Shock treatments give hope to people left speechless due to mystery brain disorder
Primary progressive aphasia (PPA) is a neurological syndrome that begins gradually, often before age 65, and worsens over time, according to the Mayo Clinic. Patients will have trouble expressing thoughts, as well as a understanding or finding words. In time they lose their ability to speak and write and, eventually, to understand written or spoken language.
"I'm using a speech device to talk to you," Robert Voogt, a 66-year-old who was diagnosed with PPA a decade ago, ‘said’ by playing a recording from a phone-sized assistive device at a meeting of the American Association for the Advancement of Science on Sunday. "I have trouble speaking, but I can understand you."
PPA patients are often able to continue caring for themselves and participate in daily activities for several years after symptoms begin. Families don’t seek treatment after that because they assume that the increasingly garbled attempts to communicate are because of age-related dementia, Dr. Argye Elizabeth Hillis of Johns Hopkins University told AP.
"Nobody's talking to them, nobody's involving them. It's very sad," Dr. Margaret Rogers of the American Speech-Language-Hearing Association told the wire service. Yet for many, "they can handle their own finances, they can drive, they can appreciate music. There's a lot that still works for them."
The symptoms are similar to those of stroke or brain injury victims, but PPA is a degeneration of the brain regions that control language caused by disease, rather than a specific trauma to the organ.
Those doctors who are aware of the rare form of aphasia use special MRI scans to tell the difference between PPA and other neurological problems, Hillis said. They are also used to help identify patients whose aphasia will worsen faster, as well as who has a subtype that can morph into a condition similar to Alzheimer's, where the patients eventually do lose memory and their ability to understand language.
Hillis’ team at Hopkins is testing to see whether a a kind of brain stimulation that sends electrical signals through the skull can increase the effects of the standard PPA treatment of language therapy, which has patients match pictures to the correct word. The goal of the treatment is to keep the brain ‘wiring’ involved with communication as active as possible.
Two months after receiving the electrical stimulation, the first 19 patients in the study performed better at retrieving the rights words compared to getting a placebo “zap,” Hillis said. The PPA sufferers were able to name more objects they hadn’t practiced with, and brain scans showed better connectivity in the affected region.

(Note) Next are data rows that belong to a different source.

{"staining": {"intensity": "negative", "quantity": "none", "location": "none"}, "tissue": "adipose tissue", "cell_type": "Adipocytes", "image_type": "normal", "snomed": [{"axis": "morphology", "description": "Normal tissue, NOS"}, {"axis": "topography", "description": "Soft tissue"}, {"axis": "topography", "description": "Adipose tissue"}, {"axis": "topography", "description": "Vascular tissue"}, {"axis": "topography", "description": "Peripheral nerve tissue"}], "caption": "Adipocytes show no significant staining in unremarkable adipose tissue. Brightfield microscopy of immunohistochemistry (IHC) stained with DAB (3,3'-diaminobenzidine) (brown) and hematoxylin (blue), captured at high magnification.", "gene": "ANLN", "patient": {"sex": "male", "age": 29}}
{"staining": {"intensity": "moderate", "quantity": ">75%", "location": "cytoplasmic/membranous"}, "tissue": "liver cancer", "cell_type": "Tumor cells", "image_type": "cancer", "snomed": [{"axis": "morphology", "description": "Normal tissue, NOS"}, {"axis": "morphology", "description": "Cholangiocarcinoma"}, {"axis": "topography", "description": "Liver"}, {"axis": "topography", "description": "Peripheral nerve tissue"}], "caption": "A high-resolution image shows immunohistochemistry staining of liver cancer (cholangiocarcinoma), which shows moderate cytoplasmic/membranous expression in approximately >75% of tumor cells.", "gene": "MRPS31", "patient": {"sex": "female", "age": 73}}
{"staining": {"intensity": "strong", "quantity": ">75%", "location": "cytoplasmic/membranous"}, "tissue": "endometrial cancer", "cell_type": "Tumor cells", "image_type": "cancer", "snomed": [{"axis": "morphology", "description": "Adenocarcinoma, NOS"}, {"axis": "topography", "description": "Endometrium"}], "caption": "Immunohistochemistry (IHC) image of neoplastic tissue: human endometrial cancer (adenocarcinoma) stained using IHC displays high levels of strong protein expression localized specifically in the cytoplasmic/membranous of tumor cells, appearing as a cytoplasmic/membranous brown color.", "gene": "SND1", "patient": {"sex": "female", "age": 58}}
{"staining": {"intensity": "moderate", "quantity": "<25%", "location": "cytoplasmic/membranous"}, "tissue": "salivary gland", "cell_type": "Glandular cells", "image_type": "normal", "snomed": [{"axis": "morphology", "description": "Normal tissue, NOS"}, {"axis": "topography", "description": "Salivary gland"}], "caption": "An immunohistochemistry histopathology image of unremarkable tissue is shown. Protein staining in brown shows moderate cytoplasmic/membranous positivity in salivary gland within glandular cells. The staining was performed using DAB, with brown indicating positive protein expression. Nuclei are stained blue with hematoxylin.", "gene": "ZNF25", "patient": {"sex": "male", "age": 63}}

The research is still preliminary, and the Hopkins team still needs to study whether the treatment produces long-term effects, she noted.
Richard Tsai at the University of California, San Francisco is also studying how to better diagnose PPA and similar diseases through PET imaging. He focuses on tau mutation carriers, and studied three with a clinical diagnosis of the nonfluent variant of primary progressive aphasia (nfvPPA) among a larger sample of similar brain diseases.
He found that, while the distribution and strength of the tau signal varied, by and large the ligand bound to regions affected by each specific disease, Tsai told Alzforum. On top of that, the imaging brought out subtle differences among each person that fit with their individual pathologies.
Among the three nfvPPA patients, PET imaging correlated with subtle differences, such as the tracer bound predominantly on the left side of the brain for the two right-handed volunteers, while the lefty had a more even distribution between the two hemispheres of the brain.